What is needed is an exact transcription of every entry below.

▶ Collection entries
=== Begin Enclosure ===

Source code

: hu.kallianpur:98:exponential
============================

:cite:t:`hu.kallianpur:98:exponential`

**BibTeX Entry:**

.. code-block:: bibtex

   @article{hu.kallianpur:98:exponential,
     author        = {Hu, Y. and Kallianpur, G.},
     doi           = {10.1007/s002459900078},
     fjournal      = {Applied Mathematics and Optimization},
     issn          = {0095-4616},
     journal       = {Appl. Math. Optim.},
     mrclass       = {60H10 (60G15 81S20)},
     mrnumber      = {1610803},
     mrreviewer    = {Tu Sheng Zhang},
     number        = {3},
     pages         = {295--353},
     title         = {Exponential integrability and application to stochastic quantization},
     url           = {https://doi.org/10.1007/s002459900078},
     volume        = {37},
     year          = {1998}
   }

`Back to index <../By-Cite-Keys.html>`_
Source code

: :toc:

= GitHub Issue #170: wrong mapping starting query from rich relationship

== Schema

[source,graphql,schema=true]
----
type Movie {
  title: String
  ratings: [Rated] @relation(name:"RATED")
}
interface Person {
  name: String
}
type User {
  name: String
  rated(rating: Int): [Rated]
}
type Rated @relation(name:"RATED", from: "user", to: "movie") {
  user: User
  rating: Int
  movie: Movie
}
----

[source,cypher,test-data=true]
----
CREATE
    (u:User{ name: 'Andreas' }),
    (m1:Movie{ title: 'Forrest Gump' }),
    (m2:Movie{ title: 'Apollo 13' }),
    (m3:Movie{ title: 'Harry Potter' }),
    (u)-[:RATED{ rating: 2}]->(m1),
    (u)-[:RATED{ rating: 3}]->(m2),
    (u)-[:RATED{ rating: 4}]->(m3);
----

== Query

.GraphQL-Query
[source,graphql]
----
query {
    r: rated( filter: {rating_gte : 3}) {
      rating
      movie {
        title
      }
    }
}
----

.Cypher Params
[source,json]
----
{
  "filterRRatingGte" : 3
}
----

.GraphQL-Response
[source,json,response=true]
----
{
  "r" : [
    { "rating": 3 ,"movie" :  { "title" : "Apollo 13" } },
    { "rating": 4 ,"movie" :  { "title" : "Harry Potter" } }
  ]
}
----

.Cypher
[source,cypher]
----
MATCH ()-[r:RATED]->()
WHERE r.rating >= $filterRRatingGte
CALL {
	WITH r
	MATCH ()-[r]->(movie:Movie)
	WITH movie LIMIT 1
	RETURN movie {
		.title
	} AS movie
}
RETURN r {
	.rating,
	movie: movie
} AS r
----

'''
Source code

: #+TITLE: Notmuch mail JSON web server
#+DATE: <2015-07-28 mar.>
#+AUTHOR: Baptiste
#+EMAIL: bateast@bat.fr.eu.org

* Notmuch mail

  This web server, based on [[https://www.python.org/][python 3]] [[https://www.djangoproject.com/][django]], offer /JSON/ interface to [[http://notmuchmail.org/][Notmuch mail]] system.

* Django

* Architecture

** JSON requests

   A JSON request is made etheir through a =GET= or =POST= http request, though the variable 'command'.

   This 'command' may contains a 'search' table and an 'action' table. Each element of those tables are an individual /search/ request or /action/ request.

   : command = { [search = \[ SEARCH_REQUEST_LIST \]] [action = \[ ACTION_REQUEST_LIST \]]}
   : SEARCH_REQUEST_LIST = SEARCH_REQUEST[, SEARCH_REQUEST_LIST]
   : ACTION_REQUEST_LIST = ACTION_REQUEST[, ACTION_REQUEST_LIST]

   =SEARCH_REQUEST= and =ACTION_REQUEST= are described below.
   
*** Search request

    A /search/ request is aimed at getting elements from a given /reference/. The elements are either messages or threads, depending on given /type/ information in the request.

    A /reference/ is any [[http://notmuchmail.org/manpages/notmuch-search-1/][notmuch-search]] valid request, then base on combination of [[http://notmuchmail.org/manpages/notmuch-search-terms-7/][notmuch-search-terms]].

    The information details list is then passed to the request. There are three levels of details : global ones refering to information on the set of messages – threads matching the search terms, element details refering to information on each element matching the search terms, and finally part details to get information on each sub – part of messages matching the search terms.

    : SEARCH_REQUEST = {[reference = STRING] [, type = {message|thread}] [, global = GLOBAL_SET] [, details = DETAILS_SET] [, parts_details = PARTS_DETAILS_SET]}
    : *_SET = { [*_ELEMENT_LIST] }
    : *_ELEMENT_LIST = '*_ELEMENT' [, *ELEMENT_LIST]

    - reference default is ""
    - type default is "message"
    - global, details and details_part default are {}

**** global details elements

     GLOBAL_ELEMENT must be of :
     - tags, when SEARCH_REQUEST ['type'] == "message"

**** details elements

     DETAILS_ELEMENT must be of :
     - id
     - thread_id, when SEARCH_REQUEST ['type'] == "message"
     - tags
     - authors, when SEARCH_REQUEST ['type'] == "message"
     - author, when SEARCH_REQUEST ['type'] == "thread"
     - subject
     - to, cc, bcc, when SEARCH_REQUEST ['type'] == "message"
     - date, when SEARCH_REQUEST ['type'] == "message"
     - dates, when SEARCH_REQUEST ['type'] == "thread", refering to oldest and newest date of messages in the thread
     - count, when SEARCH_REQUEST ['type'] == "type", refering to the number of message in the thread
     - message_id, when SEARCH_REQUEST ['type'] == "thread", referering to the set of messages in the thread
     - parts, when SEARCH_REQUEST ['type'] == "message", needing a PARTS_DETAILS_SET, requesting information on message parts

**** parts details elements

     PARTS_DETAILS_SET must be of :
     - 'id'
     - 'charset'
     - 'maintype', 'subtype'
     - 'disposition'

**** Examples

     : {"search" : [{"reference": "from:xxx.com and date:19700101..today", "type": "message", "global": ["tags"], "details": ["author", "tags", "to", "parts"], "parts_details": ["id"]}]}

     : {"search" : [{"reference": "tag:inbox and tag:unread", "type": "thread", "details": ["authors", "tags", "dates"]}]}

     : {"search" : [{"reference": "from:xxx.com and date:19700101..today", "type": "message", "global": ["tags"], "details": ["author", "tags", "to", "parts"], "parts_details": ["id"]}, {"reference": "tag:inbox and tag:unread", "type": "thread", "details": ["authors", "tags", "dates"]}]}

=== End Enclosure ===

▶ Result of the task
Source code

: hu.kallianpur:98:exponential
============================

:cite:t:`hu.kallianpur:98:exponential`

**BibTeX Entry:**

.. code-block:: bibtex

   @article{hu.kallianpur:98:exponential,
     author        = {Hu, Y. and Kallianpur, G.},
     doi           = {10.1007/s002459900078},
     fjournal      = {Applied Mathematics and Optimization},
     issn          = {0095-4616},
     journal       = {Appl. Math. Optim.},
     mrclass       = {60H10 (60G15 81S20)},
     mrnumber      = {1610803},
     mrreviewer    = {Tu Sheng Zhang},
     number        = {3},
     pages         = {295--353},
     title         = {Exponential integrability and application to stochastic quantization},
     url           = {https://doi.org/10.1007/s002459900078},
     volume        = {37},
     year          = {1998}
   }

`Back to index <../By-Cite-Keys.html>`_
Source code

: :toc:

= GitHub Issue #170: wrong mapping starting query from rich relationship

== Schema

[source,graphql,schema=true]
----
type Movie {
  title: String
  ratings: [Rated] @relation(name:"RATED")
}
interface Person {
  name: String
}
type User {
  name: String
  rated(rating: Int): [Rated]
}
type Rated @relation(name:"RATED", from: "user", to: "movie") {
  user: User
  rating: Int
  movie: Movie
}
----

[source,cypher,test-data=true]
----
CREATE
    (u:User{ name: 'Andreas' }),
    (m1:Movie{ title: 'Forrest Gump' }),
    (m2:Movie{ title: 'Apollo 13' }),
    (m3:Movie{ title: 'Harry Potter' }),
    (u)-[:RATED{ rating: 2}]->(m1),
    (u)-[:RATED{ rating: 3}]->(m2),
    (u)-[:RATED{ rating: 4}]->(m3);
----

== Query

.GraphQL-Query
[source,graphql]
----
query {
    r: rated( filter: {rating_gte : 3}) {
      rating
      movie {
        title
      }
    }
}
----

.Cypher Params
[source,json]
----
{
  "filterRRatingGte" : 3
}
----

.GraphQL-Response
[source,json,response=true]
----
{
  "r" : [
    { "rating": 3 ,"movie" :  { "title" : "Apollo 13" } },
    { "rating": 4 ,"movie" :  { "title" : "Harry Potter" } }
  ]
}
----

.Cypher
[source,cypher]
----
MATCH ()-[r:RATED]->()
WHERE r.rating >= $filterRRatingGte
CALL {
	WITH r
	MATCH ()-[r]->(movie:Movie)
	WITH movie LIMIT 1
	RETURN movie {
		.title
	} AS movie
}
RETURN r {
	.rating,
	movie: movie
} AS r
----

'''
Source code

: #+TITLE: Notmuch mail JSON web server
#+DATE: <2015-07-28 mar.>
#+AUTHOR: Baptiste
#+EMAIL: bateast@bat.fr.eu.org

* Notmuch mail

  This web server, based on [[https://www.python.org/][python 3]] [[https://www.djangoproject.com/][django]], offer /JSON/ interface to [[http://notmuchmail.org/][Notmuch mail]] system.

* Django

* Architecture

** JSON requests

   A JSON request is made etheir through a =GET= or =POST= http request, though the variable 'command'.

   This 'command' may contains a 'search' table and an 'action' table. Each element of those tables are an individual /search/ request or /action/ request.

   : command = { [search = \[ SEARCH_REQUEST_LIST \]] [action = \[ ACTION_REQUEST_LIST \]]}
   : SEARCH_REQUEST_LIST = SEARCH_REQUEST[, SEARCH_REQUEST_LIST]
   : ACTION_REQUEST_LIST = ACTION_REQUEST[, ACTION_REQUEST_LIST]

   =SEARCH_REQUEST= and =ACTION_REQUEST= are described below.
   
*** Search request

    A /search/ request is aimed at getting elements from a given /reference/. The elements are either messages or threads, depending on given /type/ information in the request.

    A /reference/ is any [[http://notmuchmail.org/manpages/notmuch-search-1/][notmuch-search]] valid request, then base on combination of [[http://notmuchmail.org/manpages/notmuch-search-terms-7/][notmuch-search-terms]].

    The information details list is then passed to the request. There are three levels of details : global ones refering to information on the set of messages – threads matching the search terms, element details refering to information on each element matching the search terms, and finally part details to get information on each sub – part of messages matching the search terms.

    : SEARCH_REQUEST = {[reference = STRING] [, type = {message|thread}] [, global = GLOBAL_SET] [, details = DETAILS_SET] [, parts_details = PARTS_DETAILS_SET]}
    : *_SET = { [*_ELEMENT_LIST] }
    : *_ELEMENT_LIST = '*_ELEMENT' [, *ELEMENT_LIST]

    - reference default is ""
    - type default is "message"
    - global, details and details_part default are {}

**** global details elements

     GLOBAL_ELEMENT must be of :
     - tags, when SEARCH_REQUEST ['type'] == "message"

**** details elements

     DETAILS_ELEMENT must be of :
     - id
     - thread_id, when SEARCH_REQUEST ['type'] == "message"
     - tags
     - authors, when SEARCH_REQUEST ['type'] == "message"
     - author, when SEARCH_REQUEST ['type'] == "thread"
     - subject
     - to, cc, bcc, when SEARCH_REQUEST ['type'] == "message"
     - date, when SEARCH_REQUEST ['type'] == "message"
     - dates, when SEARCH_REQUEST ['type'] == "thread", refering to oldest and newest date of messages in the thread
     - count, when SEARCH_REQUEST ['type'] == "type", refering to the number of message in the thread
     - message_id, when SEARCH_REQUEST ['type'] == "thread", referering to the set of messages in the thread
     - parts, when SEARCH_REQUEST ['type'] == "message", needing a PARTS_DETAILS_SET, requesting information on message parts

**** parts details elements

     PARTS_DETAILS_SET must be of :
     - 'id'
     - 'charset'
     - 'maintype', 'subtype'
     - 'disposition'

**** Examples

     : {"search" : [{"reference": "from:xxx.com and date:19700101..today", "type": "message", "global": ["tags"], "details": ["author", "tags", "to", "parts"], "parts_details": ["id"]}]}

     : {"search" : [{"reference": "tag:inbox and tag:unread", "type": "thread", "details": ["authors", "tags", "dates"]}]}

     : {"search" : [{"reference": "from:xxx.com and date:19700101..today", "type": "message", "global": ["tags"], "details": ["author", "tags", "to", "parts"], "parts_details": ["id"]}, {"reference": "tag:inbox and tag:unread", "type": "thread", "details": ["authors", "tags", "dates"]}]}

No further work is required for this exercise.